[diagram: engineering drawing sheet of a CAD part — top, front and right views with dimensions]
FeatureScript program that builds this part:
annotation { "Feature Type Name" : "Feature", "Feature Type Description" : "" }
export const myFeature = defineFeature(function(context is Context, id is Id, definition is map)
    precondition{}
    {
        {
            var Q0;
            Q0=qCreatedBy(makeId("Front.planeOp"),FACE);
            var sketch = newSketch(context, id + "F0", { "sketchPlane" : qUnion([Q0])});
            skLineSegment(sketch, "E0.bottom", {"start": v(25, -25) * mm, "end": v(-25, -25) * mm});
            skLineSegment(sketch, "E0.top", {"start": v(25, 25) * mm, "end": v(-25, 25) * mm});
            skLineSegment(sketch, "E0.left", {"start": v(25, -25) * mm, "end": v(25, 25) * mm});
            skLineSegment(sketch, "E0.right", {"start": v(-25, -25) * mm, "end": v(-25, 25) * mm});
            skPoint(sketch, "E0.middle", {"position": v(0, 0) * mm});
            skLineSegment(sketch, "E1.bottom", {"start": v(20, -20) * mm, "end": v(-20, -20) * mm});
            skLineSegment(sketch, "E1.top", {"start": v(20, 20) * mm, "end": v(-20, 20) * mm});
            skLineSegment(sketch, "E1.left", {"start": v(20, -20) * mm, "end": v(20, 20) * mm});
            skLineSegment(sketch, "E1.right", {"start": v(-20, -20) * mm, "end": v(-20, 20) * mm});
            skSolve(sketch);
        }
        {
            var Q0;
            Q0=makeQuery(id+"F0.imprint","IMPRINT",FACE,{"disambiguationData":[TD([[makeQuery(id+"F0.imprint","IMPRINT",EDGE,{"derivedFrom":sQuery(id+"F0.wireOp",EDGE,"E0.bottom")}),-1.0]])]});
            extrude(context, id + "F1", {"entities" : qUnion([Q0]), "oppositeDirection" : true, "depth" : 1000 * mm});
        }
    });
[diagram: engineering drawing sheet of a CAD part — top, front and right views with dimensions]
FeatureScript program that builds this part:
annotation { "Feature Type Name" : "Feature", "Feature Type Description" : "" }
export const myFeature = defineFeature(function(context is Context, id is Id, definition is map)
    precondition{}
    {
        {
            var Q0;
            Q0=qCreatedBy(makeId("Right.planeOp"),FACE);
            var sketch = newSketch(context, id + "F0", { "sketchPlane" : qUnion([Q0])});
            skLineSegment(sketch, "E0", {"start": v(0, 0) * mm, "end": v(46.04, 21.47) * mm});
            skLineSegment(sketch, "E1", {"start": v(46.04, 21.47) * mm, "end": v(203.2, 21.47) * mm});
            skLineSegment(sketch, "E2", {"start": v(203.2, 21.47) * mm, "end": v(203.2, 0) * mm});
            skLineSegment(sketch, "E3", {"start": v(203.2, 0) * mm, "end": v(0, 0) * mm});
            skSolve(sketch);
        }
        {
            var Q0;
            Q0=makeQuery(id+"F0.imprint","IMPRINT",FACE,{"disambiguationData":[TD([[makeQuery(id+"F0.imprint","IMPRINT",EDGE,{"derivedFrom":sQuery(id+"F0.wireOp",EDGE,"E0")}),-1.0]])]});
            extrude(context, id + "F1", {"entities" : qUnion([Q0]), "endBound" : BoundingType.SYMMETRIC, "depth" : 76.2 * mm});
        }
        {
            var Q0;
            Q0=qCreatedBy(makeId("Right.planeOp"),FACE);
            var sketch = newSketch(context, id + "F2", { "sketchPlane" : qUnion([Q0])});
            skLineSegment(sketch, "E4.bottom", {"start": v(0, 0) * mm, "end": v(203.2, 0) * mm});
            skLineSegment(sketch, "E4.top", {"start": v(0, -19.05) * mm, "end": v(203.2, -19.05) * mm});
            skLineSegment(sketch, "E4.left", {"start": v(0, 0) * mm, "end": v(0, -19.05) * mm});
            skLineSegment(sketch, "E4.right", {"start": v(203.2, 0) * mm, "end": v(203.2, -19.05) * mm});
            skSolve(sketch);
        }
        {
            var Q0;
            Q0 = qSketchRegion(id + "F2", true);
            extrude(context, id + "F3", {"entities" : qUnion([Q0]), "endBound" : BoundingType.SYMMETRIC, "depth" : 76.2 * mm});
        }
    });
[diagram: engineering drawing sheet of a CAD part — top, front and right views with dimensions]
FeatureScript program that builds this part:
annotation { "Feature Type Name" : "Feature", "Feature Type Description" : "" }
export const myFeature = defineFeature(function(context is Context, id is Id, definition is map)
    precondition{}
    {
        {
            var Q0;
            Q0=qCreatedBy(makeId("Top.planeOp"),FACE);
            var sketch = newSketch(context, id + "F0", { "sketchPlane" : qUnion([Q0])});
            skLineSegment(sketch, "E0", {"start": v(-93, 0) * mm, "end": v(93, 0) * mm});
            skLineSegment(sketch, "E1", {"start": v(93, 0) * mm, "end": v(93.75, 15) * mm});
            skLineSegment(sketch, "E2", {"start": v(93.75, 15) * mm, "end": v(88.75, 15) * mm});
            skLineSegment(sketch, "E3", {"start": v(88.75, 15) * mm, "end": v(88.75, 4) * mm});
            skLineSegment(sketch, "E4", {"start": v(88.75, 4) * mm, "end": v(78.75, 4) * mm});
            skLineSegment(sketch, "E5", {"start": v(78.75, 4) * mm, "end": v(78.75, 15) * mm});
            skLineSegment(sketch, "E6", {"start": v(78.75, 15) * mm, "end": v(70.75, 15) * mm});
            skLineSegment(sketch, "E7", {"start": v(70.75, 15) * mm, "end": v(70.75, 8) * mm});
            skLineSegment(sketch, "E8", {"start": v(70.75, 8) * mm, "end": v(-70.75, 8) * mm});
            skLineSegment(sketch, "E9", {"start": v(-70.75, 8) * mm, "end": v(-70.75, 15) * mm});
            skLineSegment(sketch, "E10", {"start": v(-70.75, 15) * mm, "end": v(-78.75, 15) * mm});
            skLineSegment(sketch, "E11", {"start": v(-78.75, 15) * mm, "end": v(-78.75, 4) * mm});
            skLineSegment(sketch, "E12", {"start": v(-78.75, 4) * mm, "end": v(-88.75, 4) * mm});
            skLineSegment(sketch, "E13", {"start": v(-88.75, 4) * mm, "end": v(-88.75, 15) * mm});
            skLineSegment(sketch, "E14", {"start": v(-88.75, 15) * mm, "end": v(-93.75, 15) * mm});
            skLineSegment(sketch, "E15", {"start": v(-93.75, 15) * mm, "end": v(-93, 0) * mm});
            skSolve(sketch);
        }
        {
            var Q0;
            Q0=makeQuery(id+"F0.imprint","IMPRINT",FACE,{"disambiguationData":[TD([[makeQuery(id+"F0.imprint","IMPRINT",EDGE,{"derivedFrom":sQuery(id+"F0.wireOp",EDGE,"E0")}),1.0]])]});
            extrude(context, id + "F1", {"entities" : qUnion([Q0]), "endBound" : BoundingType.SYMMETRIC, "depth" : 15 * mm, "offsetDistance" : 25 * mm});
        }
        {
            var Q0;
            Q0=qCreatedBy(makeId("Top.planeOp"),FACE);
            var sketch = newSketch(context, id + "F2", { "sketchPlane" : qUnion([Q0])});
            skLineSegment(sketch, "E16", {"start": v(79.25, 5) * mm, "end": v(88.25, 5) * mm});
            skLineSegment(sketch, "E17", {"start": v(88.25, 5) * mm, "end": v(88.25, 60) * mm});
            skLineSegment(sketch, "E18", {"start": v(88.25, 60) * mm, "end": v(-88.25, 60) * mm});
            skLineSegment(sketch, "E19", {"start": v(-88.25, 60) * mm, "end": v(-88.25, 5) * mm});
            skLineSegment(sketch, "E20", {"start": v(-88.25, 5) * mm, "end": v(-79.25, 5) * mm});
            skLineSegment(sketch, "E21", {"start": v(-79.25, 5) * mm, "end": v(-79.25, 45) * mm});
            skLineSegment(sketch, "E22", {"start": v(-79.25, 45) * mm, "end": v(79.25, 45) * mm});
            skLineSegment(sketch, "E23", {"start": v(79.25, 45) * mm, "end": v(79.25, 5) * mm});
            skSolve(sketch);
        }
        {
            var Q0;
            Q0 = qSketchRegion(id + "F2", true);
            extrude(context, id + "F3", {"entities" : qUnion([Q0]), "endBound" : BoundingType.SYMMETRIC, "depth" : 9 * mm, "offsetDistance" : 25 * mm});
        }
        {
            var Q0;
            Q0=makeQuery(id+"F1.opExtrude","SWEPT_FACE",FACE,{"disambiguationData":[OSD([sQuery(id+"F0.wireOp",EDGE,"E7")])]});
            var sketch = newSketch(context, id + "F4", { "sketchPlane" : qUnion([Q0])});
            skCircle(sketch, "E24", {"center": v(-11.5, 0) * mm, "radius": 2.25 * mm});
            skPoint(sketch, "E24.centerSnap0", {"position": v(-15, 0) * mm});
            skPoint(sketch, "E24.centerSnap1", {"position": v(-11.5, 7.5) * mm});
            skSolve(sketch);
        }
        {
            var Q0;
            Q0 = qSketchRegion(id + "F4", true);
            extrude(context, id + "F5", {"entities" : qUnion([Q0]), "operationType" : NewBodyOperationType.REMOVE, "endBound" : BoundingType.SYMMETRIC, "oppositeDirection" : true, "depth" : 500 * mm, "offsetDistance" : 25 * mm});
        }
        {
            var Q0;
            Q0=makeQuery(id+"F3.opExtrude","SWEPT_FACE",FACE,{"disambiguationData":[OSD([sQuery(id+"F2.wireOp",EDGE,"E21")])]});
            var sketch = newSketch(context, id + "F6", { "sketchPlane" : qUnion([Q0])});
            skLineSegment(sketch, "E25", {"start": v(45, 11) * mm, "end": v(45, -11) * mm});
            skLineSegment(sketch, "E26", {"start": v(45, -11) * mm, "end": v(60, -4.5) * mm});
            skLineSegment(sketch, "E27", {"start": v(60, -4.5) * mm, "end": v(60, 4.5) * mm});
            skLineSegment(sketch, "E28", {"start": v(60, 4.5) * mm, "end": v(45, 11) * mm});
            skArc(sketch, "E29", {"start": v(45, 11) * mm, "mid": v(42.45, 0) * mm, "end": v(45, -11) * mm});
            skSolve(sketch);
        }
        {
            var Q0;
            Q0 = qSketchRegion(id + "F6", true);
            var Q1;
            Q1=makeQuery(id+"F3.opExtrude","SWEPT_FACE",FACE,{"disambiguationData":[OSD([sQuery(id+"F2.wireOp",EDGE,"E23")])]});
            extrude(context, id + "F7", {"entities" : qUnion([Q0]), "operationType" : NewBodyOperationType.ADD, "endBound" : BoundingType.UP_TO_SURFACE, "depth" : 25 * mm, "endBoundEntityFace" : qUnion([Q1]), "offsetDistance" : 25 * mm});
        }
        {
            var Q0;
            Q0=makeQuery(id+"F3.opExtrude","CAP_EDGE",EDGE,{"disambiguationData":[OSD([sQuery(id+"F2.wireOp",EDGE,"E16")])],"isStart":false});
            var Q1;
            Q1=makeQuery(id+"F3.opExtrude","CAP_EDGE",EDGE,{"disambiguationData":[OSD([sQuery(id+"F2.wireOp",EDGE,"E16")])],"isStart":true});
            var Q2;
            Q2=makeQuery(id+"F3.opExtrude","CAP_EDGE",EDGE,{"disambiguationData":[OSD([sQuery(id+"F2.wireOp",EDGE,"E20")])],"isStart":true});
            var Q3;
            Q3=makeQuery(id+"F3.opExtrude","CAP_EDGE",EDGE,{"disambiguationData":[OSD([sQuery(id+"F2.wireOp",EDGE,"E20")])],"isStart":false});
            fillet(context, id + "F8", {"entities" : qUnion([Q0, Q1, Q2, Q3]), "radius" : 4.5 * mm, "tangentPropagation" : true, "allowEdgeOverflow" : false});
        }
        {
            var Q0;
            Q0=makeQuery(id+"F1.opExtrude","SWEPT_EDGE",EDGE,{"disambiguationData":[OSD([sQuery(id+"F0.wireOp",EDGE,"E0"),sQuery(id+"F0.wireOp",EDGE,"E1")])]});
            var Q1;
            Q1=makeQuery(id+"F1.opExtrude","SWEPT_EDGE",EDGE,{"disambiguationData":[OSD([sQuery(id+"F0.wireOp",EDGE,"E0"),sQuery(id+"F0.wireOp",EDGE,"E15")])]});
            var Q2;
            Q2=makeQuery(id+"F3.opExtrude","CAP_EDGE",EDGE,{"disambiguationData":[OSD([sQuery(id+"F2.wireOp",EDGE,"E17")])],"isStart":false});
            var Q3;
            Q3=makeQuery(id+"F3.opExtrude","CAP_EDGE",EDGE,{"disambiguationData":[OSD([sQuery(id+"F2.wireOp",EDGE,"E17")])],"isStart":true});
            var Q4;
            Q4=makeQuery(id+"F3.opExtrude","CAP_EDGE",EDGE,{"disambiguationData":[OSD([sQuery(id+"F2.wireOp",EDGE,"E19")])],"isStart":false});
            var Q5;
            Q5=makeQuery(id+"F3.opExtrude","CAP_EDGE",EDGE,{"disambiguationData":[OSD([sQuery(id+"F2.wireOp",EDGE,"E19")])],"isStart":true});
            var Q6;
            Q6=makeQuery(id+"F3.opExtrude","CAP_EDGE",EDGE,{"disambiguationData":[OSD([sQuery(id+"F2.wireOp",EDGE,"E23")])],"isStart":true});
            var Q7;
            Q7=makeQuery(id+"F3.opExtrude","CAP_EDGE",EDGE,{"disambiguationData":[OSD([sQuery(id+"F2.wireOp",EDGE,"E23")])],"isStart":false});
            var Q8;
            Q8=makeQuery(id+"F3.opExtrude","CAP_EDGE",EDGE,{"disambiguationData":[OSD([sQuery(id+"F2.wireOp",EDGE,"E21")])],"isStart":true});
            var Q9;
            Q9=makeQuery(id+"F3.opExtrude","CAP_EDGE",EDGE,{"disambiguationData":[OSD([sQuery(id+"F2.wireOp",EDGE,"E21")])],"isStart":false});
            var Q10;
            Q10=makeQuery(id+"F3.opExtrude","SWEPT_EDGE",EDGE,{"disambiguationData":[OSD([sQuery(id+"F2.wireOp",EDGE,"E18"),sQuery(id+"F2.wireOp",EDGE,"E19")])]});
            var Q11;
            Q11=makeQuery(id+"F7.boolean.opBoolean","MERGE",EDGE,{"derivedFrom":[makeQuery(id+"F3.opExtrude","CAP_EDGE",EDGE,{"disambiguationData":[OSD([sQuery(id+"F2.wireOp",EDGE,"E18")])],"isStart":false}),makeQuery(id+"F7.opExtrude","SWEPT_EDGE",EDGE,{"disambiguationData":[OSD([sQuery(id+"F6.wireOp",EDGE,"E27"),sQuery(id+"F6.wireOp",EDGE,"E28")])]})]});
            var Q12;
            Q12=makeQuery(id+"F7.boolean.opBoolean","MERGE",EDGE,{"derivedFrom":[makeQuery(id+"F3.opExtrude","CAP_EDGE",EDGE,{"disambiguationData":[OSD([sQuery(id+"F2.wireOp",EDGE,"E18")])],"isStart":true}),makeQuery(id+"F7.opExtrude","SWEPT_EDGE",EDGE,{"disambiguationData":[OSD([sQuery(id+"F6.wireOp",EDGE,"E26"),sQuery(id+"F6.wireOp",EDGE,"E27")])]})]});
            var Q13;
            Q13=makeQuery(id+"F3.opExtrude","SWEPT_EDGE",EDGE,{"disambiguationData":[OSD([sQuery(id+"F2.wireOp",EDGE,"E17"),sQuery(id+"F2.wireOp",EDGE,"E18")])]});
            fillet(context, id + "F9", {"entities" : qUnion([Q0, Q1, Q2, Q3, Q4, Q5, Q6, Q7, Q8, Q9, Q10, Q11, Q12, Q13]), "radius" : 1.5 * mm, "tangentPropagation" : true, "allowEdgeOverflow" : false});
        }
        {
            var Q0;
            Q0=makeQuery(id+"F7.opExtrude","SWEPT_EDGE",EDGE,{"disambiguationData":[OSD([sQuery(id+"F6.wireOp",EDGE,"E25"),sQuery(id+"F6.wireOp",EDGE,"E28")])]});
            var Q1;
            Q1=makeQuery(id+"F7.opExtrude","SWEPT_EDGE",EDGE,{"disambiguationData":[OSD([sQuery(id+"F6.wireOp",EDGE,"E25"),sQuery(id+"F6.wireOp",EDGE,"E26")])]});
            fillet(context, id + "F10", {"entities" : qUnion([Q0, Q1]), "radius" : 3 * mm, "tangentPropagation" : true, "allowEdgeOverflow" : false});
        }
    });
· · · ·
Pull out every line in the data above that contains the string "left". Uppercase and lowercase count as different letters.

            skLineSegment(sketch, "E0.left", {"start": v(25, -25) * mm, "end": v(25, 25) * mm});
            skLineSegment(sketch, "E1.left", {"start": v(20, -20) * mm, "end": v(20, 20) * mm});
            skLineSegment(sketch, "E4.left", {"start": v(0, 0) * mm, "end": v(0, -19.05) * mm});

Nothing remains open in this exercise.